I’ve frantically been writing a grant proposal for a small internal grant competition, due later this week. Basically, I am proposing to update some work I was involved with ~10 years ago. This work was presented at a few meetings, but never published.*
When we were doing the work 10 years ago, it was really innovative. Other people working int he field area were surprised by our results and our literature review didn’t reveal a lot of similar work in other places.
But now there is a reasonably well-established worldwide literature. And, more disturbingly, bits and pieces of our work (in our field area) have been redone — and published.

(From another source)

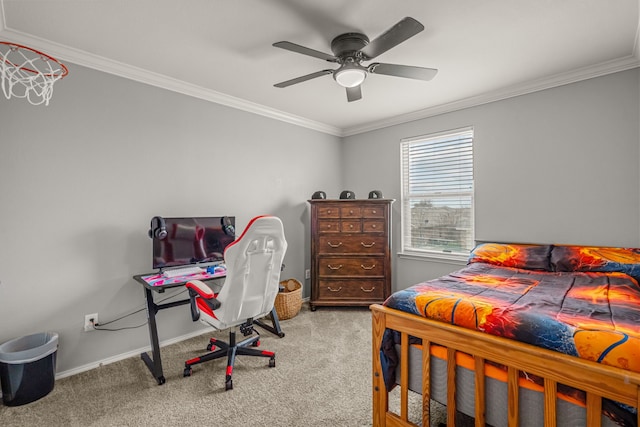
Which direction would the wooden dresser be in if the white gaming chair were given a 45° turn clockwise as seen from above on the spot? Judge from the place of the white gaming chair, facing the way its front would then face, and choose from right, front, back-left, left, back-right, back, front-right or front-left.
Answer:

Maybe the investigators got their ideas from our conference talks, or maybe not. I have no evidence, other than that they were some of the people interested in our results. I don’t think they did anything wrong by collecting their own data and duplicating our results. But in the annals of science, they’ll get all the credit. And our work, because it was never published, might as well not have existed. If you don’t publish, you are invisible. But it’s not all bad, no one had the chance to peer review our data and methodology, and our work wasn’t findable in any database.
Given all this backstory, why am I writing the proposal this week?
Fortunately, in -ology history matters. I still have our 10-year old dataset and some older ones yet. Datasets that span decades are incredibly hard to get, because the typical funding cycle limits projects to 1-3 years of data collection. So the long dataset gives me an important edge. The work is no longer ground-breaking, but it is definitely still original research, and I know it will net me publishable results. The budget constraints of this RFP are so tight that almost anything else I propose would be much riskier in terms of the changes of generating a publication. So, given my untenured status, I think it is pretty important to stop being invisible.
* We had a reasonable excuse. I was a young undergraduate and the PI was very close to retirement and no longer cared about publications.